Il préférait de loin le corps de Tobio, mince et musclé. Ses doigts fins étaient aussi soignés que ceux d'un pianiste, ses ongles toujours soigneusement coupés. C'était le lot des passeurs, disait-il. Se casser un doigt aurait été la fin du monde pour lui, songeait parfois Hinata.

Se retrouvant devant le rayon douche, il hésita et piocha un shampoing. Son nez se fronça et ses yeux brillèrent plus que de coutume alors qu'il le lançait dans le panier à roulette qu'il traînait derrière lui. Pour effacer le souvenir fugace, il se concentra sur la chaîne de radio que diffusait le centre commercial via des haut-parleurs pendus au plafond. C'était un des succès du moment, et Hinata le chantonna rêveusement en s'acheminant vers le rayon laitier. Il prit des œufs, du fromage et l'inévitable pack de briques de lait.

Il passa plus d'une heure à se laisser porter, et finit plusieurs fois dans le rayon sport où il n'avait rien à faire, mais il y était allé tant de fois que ses pas le conduisaient là comme par réflexe. Il coula son regard sur les articles de volley-ball et se décida à reprendre une paire de genouillères. Enfin, lorsque les articles commencèrent à déborder du panier, il se dirigea vers les caisses. Il se mit derrière une jeune maman visiblement débordée et imagina la vie quotidienne, tellement différente de la sienne, qu'elle devait endurer jour après jour. Un des enfants lui tira la langue par-dessus l'épaule de sa mère, et Hinata lui répliqua, en se demandant si Tobio et lui pourrait envisager, un jour, dans cinq ou six ans peut-être, d'adopter une petite fille ou un petit garçon. Il fut traversé de plusieurs visions fugitives et attendrissantes et fut rappelé à la réalité par un homme qui se mit derrière lui dans la file. Il était assez âgé et avança pour saisir un journal et commenter tout haut ce qu'il lisait, en haussant le ton sur l'augmentation des prix –sûrement pour que la caissière l'entende, comme si elle y pouvait quelque chose. Enfin, Hinata eut accès au tapis roulant et commença à déballer les produits. Il posa les dosettes à café pour Tobio, et réalisa qu'il avait oublié son jus d'orange, puisque lui ne buvait pas de café. Il se traita mentalement, jaugea le temps qui restait –la cliente bavardait sur les réductions au lieu de payer- puis tenta le tout pour le tout.
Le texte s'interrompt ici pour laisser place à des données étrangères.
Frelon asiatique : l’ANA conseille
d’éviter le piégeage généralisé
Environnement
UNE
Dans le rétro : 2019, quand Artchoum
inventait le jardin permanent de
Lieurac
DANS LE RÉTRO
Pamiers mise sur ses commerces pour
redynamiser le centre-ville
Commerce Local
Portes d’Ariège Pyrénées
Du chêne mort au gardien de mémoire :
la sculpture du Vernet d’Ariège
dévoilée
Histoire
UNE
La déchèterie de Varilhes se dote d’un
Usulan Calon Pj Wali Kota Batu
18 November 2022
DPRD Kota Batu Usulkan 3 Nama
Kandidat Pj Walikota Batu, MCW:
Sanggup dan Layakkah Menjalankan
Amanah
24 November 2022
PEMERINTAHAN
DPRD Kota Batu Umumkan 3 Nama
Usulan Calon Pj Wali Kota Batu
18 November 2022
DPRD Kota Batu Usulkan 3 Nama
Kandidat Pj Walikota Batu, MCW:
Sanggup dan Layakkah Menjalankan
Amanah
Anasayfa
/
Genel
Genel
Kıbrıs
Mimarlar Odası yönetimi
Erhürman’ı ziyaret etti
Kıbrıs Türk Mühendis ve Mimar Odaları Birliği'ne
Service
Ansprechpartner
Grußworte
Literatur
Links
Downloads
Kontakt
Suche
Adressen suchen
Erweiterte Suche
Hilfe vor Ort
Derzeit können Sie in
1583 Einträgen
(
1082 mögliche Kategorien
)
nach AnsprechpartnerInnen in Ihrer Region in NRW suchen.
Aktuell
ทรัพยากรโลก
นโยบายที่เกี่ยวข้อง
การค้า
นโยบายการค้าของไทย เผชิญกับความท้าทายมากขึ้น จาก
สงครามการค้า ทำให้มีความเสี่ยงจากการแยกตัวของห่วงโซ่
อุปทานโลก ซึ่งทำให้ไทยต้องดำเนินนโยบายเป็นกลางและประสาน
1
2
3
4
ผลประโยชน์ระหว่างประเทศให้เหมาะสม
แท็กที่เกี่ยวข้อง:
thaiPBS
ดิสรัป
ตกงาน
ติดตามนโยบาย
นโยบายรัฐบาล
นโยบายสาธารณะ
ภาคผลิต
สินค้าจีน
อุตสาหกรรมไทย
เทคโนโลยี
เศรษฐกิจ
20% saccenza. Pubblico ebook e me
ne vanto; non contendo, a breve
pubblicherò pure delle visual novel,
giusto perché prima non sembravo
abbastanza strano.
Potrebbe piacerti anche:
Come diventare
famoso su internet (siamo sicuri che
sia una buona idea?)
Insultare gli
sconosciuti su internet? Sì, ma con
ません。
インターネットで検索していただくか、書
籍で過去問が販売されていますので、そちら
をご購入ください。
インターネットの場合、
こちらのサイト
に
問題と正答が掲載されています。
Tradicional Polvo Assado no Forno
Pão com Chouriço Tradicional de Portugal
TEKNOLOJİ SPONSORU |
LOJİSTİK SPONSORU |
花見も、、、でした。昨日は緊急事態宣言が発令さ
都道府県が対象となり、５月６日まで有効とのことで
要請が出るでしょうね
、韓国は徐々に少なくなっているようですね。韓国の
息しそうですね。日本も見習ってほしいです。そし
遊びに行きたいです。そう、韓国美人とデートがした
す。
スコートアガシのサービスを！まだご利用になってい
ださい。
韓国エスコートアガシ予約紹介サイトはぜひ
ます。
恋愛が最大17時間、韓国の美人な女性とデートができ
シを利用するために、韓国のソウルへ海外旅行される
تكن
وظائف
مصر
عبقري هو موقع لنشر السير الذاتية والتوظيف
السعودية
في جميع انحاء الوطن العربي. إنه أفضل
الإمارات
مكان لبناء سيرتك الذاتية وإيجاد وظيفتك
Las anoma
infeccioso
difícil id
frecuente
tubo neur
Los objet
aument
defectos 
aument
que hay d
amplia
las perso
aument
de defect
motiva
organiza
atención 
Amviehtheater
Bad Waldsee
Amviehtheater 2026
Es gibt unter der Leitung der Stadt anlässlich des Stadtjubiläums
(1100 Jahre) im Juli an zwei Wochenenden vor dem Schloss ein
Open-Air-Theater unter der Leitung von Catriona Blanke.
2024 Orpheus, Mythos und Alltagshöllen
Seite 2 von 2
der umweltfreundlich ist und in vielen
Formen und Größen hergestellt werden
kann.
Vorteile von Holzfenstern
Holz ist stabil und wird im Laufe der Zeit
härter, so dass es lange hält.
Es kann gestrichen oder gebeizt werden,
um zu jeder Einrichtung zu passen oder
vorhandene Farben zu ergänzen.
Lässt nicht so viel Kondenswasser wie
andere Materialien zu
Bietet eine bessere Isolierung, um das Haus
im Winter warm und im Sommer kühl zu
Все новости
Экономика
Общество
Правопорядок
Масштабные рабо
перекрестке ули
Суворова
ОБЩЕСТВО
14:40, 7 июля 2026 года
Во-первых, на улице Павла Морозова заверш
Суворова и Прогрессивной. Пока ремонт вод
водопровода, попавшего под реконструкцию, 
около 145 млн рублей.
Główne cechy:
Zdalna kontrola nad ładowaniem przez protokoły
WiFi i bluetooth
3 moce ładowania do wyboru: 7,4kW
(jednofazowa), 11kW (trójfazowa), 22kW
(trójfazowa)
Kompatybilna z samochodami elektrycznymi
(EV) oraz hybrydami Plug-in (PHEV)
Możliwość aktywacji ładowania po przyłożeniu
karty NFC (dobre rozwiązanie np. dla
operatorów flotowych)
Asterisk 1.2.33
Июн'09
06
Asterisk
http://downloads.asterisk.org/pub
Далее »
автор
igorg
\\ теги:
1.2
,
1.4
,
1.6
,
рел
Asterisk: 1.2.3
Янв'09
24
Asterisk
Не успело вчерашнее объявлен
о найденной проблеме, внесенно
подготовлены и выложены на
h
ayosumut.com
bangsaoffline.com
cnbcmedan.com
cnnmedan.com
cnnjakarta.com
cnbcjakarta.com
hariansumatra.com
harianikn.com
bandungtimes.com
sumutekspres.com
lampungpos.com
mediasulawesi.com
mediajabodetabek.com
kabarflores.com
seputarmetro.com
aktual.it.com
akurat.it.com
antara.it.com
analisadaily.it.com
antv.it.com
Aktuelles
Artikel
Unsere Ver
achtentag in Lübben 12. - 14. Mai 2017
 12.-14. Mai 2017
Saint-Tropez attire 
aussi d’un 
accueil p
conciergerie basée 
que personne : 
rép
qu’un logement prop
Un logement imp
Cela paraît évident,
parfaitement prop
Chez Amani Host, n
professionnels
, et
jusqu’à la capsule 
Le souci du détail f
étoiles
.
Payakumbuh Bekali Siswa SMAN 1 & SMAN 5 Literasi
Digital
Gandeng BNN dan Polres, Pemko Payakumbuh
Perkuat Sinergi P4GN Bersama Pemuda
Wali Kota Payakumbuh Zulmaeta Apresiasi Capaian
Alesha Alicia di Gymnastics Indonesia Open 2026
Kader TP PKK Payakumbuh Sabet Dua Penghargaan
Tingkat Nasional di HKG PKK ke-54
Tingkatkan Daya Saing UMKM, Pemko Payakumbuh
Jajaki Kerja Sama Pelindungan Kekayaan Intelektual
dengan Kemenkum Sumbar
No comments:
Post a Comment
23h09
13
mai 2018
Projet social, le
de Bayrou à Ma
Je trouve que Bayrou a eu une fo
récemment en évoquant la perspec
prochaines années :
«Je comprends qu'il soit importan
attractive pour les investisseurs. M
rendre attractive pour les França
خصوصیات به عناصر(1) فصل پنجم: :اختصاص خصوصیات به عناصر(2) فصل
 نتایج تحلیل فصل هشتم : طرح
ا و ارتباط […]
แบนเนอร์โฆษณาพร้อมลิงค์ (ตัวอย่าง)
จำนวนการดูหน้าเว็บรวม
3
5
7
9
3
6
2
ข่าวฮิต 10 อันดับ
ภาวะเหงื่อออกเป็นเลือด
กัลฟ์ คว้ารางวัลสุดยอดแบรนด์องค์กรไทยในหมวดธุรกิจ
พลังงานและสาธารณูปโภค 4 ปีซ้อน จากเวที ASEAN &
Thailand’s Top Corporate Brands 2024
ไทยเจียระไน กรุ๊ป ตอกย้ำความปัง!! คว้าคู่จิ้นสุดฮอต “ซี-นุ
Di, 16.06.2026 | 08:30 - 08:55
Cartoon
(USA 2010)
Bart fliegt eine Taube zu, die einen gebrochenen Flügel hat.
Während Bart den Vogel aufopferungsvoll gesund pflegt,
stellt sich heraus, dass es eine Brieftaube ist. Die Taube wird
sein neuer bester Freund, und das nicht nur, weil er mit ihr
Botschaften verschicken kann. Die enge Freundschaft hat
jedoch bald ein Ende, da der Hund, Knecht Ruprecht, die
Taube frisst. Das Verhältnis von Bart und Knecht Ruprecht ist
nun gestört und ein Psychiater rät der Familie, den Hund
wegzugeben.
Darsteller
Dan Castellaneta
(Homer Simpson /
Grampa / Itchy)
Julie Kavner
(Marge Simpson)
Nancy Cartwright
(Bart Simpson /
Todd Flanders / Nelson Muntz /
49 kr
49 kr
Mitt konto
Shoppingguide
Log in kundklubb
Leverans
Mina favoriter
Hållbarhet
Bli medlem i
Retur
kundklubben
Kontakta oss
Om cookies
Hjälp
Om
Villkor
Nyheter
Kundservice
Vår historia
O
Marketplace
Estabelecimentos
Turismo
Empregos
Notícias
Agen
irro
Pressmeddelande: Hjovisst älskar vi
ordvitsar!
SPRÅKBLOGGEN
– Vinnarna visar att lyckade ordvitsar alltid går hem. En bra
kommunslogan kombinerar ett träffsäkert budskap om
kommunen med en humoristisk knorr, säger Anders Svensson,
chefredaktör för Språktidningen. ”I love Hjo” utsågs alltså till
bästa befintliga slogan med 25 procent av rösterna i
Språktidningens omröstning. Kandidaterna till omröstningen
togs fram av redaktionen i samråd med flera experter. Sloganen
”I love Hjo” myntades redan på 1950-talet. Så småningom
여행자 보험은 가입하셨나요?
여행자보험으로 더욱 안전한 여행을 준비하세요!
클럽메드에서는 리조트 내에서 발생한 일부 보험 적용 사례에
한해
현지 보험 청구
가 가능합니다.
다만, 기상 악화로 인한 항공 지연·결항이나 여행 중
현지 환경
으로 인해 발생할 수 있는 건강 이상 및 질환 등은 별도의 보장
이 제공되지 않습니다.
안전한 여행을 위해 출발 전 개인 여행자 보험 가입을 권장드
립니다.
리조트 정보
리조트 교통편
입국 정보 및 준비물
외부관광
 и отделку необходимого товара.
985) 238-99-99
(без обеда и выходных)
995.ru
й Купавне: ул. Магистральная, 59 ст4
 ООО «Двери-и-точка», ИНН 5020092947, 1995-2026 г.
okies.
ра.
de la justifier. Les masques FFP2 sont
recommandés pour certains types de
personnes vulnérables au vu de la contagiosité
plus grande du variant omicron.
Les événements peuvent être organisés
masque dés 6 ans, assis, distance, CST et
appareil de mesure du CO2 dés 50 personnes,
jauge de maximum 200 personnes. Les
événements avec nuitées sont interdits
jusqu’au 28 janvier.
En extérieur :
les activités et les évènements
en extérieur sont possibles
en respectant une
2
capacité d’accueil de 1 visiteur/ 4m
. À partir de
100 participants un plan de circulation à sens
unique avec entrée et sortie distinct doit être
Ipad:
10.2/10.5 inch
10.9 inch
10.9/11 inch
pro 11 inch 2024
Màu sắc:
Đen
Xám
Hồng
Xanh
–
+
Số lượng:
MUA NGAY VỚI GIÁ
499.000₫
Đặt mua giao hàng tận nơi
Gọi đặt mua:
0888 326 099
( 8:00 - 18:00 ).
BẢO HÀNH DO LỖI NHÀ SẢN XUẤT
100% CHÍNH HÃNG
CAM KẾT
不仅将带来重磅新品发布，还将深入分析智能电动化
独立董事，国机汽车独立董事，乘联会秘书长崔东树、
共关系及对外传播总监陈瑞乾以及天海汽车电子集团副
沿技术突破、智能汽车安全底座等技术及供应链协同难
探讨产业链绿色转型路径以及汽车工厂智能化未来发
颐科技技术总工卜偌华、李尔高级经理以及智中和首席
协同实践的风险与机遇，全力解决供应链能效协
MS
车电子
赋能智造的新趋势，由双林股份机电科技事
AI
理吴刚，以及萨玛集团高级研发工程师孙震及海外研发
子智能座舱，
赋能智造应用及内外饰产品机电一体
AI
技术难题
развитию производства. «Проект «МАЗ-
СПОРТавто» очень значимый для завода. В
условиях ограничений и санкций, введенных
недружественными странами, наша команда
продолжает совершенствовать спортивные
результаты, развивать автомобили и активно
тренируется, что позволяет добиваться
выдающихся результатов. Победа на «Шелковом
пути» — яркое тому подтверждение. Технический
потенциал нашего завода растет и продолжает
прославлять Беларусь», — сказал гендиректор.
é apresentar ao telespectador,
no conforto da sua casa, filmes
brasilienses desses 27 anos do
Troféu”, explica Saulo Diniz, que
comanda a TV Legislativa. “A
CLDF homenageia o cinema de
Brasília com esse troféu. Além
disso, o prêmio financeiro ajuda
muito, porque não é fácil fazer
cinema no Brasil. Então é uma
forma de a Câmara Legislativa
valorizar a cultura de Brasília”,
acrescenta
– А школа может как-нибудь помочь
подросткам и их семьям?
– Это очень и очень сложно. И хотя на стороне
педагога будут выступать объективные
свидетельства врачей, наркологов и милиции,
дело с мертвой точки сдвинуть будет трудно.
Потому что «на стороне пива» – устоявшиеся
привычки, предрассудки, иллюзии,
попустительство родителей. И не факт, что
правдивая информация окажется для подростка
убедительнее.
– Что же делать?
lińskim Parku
-Vous pourriez garder ma place, s'il vous plaît ? lança-t-il au vieil homme toujours dans son journal.

Il n'attendit pas la réponse et se jeta à travers les files de caisses pour rejoindre son rayon. Il esquiva un couple impudique, une poussette où braillait un bébé, sauta au-dessus d'un panier rempli et entra en collision avec un des clients.

-Awph ! lâcha Hinata, le souffle coupé, en reculant d'un pas.

Il inhala pour reprendre sa respiration, et le temps se figea. Il eut l'impression que quelque chose venait de lui percer le cœur, qu'il venait de se faire percuter, il n'eut plus conscience du monde extérieur, tout entier concentré sur l'odeur qui lui pénétrait les narines.

Il connaissait cette odeur. Sucrée, qui évoquait le volley-ball, les sourires faux, les signes de paix. Il l'avait sentie le matin même sur la peau de Tobio. C'était la sienne.

Hinata releva des yeux hagards. Il vit un T-shirt avec le signe d'une marque de luxe mis en valeur, qui seyait parfaitement une taille fine et des épaules développées. Des marques de morsure parsemaient les avant-bras musclés. Shouyou porta enfin son regard sur les yeux chocolats que soulignaient deux marques noires de veille, sur la bouche foncée encore entrouverte de surprise, qui laissait entrevoir une rangée de dents blanches et alignées, et sur les épis mêlés de boucles châtain en bataille, dont certaines encore humides, mais qui paraissaient agencées avec un soin extrême.

-Tiens, la crevette, s'exclama Oikawa Tooru, et un sourire ironique, comme s'il se faisait une blague qu'il était le seul à pouvoir comprendre, étira ses lèvres rouges.